The virus is taking its toll in Liangshan, Sichuan Province, at the border with Yunnan Province adjacent to the Golden Triangle source of drugs in Southeast Asia.

The mountainous home of more than 2 million ethnic Yi people faces the problem of heroin addiction linked to HIV infection because of popular needle sharing among drug users.

Since finding its first identified HIV carrier in 1995, Liangshan, with a population of 4.3 million, has reported over 6,000 infection cases, over 90 percent of them Yi people.

About 90 percent of the carriers are drug addicts, according to Bai Shige, a researcher at the ethnic studies institute in Liangshan. The Yi woman also leads a grassroots AIDS prevention non-governmental organization named Liangshan Research Society for Gender and Prevention/Cure of AIDS, which takes Jihuoheigare into the fight against the plague.

When Bai visited the old man at his home in Temuli Township, Butuo County, in 2003, he was distraught over his son's and daughter's drug addiction. Bai showed him a ray of hope to help save his children and the larger Yi community.

"If only you were here to do good earlier!" Jihuoheigare said. He undertook his new role as preacher of AIDS prevention, calling clan meetings and using opportunities in dispute mediation to raise prevention awareness.

In addition to folk mediators like Jihuoheigare, wizards and clan chiefs are also mobilized as Yi people still are respectful or in awe of traditional authority figures.

They are deeply attached to their families and clans, according to Bai, who says people tend to seek protection from wizards when they feel threatened. They also fear being kicked out of the clan if they disobey teachings of chiefs and other revered persons.

"In this way, we're utilizing our traditional culture to help keep people alert to the threat of the modern disease," Bai says.

As some 70 percent of the Yi population in Liangshan are illiterate and most of them understand no Putonghua, or standard Chinese, Bai's NGO translates pamphlets and videos on AIDS prevention into the local language.

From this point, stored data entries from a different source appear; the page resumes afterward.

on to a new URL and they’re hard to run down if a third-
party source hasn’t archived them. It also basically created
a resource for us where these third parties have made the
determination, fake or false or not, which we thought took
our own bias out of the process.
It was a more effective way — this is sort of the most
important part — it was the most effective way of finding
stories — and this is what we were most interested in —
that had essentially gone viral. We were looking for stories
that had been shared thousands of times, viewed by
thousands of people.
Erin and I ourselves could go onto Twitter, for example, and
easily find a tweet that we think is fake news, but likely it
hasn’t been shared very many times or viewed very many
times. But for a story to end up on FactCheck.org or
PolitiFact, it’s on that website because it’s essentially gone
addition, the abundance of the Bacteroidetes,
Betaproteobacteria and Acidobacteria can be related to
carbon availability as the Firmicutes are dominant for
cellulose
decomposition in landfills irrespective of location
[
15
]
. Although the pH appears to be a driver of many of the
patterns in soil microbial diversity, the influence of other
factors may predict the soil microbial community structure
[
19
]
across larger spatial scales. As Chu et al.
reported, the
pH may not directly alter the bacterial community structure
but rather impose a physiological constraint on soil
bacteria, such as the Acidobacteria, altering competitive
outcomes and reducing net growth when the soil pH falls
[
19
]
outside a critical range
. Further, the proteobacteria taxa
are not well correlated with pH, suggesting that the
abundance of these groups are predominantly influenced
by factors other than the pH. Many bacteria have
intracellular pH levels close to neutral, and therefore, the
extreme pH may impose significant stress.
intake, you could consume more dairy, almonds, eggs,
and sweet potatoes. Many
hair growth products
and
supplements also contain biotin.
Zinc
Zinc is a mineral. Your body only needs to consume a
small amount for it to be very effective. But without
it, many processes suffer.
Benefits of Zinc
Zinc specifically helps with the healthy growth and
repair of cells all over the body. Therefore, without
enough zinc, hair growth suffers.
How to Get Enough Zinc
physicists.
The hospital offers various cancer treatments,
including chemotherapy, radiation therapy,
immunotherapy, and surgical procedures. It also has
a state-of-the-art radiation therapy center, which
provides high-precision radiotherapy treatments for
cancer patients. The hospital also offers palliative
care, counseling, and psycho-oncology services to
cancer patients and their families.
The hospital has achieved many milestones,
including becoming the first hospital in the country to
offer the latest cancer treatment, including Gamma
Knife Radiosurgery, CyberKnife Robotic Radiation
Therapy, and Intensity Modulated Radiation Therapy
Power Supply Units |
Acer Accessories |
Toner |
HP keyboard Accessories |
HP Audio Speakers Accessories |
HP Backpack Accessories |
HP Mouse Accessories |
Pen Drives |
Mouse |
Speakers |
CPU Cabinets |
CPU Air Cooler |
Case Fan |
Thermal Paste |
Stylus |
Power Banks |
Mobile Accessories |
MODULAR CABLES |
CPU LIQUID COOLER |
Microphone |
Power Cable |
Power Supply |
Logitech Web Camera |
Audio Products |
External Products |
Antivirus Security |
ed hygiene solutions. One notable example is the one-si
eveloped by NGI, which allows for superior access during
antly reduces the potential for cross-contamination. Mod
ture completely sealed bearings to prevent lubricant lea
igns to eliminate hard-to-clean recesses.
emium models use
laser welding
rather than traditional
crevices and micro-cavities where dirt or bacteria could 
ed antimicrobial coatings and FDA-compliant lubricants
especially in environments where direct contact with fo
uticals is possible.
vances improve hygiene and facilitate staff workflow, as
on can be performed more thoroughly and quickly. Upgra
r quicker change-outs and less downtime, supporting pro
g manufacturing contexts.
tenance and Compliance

As the ethnic group loves singing, the campaigners take the laments of drug addicts and HIV carriers and compose them into poignant folk lyrics. This is more moving than dry education.

They encourage talented drug users and those in recovery to help raise AIDS awareness by telling their own stories and singing out their remorse. Their songs are recorded and made into CDs.

Since participating in their first international cooperation program, Bai's indigenous NGO has been searching for a local therapy to help cure the once tranquil land.

Each time they bid for international HIV-AIDS funding, the NGO went all out "to present its strengths as an indigenous organization in offering a possible therapy that fits the situation of an ethnic group with different culture and social, economic backgrounds," says Bai.

"AIDS prevention campaigns must be adapted to local conditions, especially so when it comes to ethnic minorities."

Yan Zhengmin, a professor with the medical school of Sichuan University, agrees that global fight against AIDS requires local expertise. As a public health expert, however, she is concerned that some habitual or customary behaviors of an ethnic group may increase the risk of HIV infection.

A major problem in this respect for Yi people in Liangshan, Yan says, is that many have no settled residence, making it hard to trace drug users and HIV carriers.

"Though the region reports a large number of drug addicts and HIV carriers, fewer of them can be reached for methadone therapy as a drug substitute and for timely anti-virus treatment," she says.

Multiple pre-marital sex partners might also be a factor contributing to the spread of HIV. Yan wants to remain non-judgmental; she is studying the impact of sexual behavior on HIV transmission among Yi people.

"Even people belonging to the same ethnic group may have different behaviors, as they live in quite different social and economic circumstances. We cannot generalize the findings in a county or even in a clan to the ethnic group as a whole, as, for example, people live near cities might have different behaviors from those in remote rural areas. So we need localized or tailor-made solutions for people in different areas," she says.